Again, we should not exaggerate here. Mass literacy was a comparatively late and comparatively brief phenomenon, even in Britain. “In this country, there are probably not less than two hundred thousand persons who read for amusement or instruction among the middling classes,” wrote the Scottish judge Francis Jeffrey in the 1820s. It only was in the 80 or so years between the Forster Education Act of 1870 and the advent of mass radio and TV ownership in the next century that the British public really did “get reading”.

 

BUT, when they did, it made a big difference. Jonathan Rose’s superb book The Intellectual Life of the British Working Classes shows what a transformative effect reading had on millions of poorer people.

This was the age of a (relatively) peaceful transition to a fully enfranchised democracy, peaceful elections, economic growth, high levels of political participation, and, eventually, state welfare; and, while it would be silly to ascribe such changes simply to our mass literacy, I am convinced that the attention, concentration, patience, empathy, and humility demanded and enabled by sustained reading was one of the foundations on which these structures were built.

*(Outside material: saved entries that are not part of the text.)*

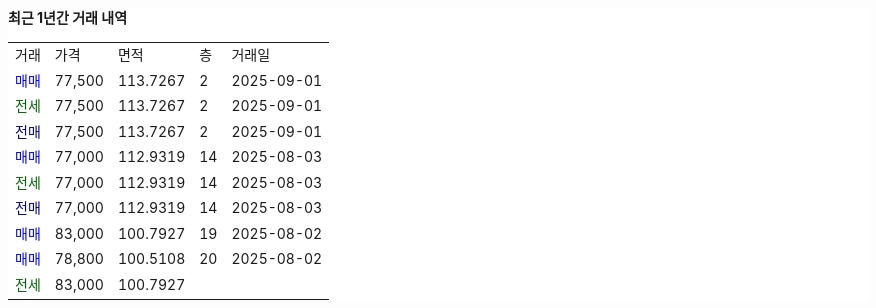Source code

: </table>

<b>최근 1년간 거래 내역</b>

<table class="sortable">
    <tr>
      <td>거래</td>
      <td>가격</td>
      <td>면적</td>
      <td>층</td>
      <td>거래일</td>
    </tr>
    <tr>
      <td><a style="color: blue">매매</a></td>
      <td>77,500</td>
      <td>113.7267</td>
      <td>2</td>
      <td>2025-09-01</td>
    </tr>          <tr>
      <td><a style="color: darkgreen">전세</a></td>
      <td>77,500</td>
      <td>113.7267</td>
      <td>2</td>
      <td>2025-09-01</td>
    </tr>          <tr>
      <td><a style="color: darkblue">전매</a></td>
      <td>77,500</td>
      <td>113.7267</td>
      <td>2</td>
      <td>2025-09-01</td>
    </tr>          <tr>
      <td><a style="color: blue">매매</a></td>
      <td>77,000</td>
      <td>112.9319</td>
      <td>14</td>
      <td>2025-08-03</td>
    </tr>          <tr>
      <td><a style="color: darkgreen">전세</a></td>
      <td>77,000</td>
      <td>112.9319</td>
      <td>14</td>
      <td>2025-08-03</td>
    </tr>          <tr>
      <td><a style="color: darkblue">전매</a></td>
      <td>77,000</td>
      <td>112.9319</td>
      <td>14</td>
      <td>2025-08-03</td>
    </tr>          <tr>
      <td><a style="color: blue">매매</a></td>
      <td>83,000</td>
      <td>100.7927</td>
      <td>19</td>
      <td>2025-08-02</td>
    </tr>          <tr>
      <td><a style="color: blue">매매</a></td>
      <td>78,800</td>
      <td>100.5108</td>
      <td>20</td>
      <td>2025-08-02</td>
    </tr>          <tr>
      <td><a style="color: darkgreen">전세</a></td>
      <td>83,000</td>
      <td>100.7927</td>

Reading is no panacea, and it is the elitist’s sin to confuse literacy with morality. It is worth recalling that Josef Stalin annotated and read thousands of books, from philosophy to art criticism, and had, in the words of Geoffrey Roberts’s Stalin’s Library, a “fanatical, life-long commitment to reading and self-improvement”. Mao was a big reader, too.

But, if no panacea, reading is still a medicine. Perhaps one of the reasons that we live in that spiralling, splenetic, and spiteful culture war is that we do not read so much today — or that, when we do, we limit the length to 280 characters.

Nick Spencer is Senior Fellow at Theos and the host of the podcast Reading our Times.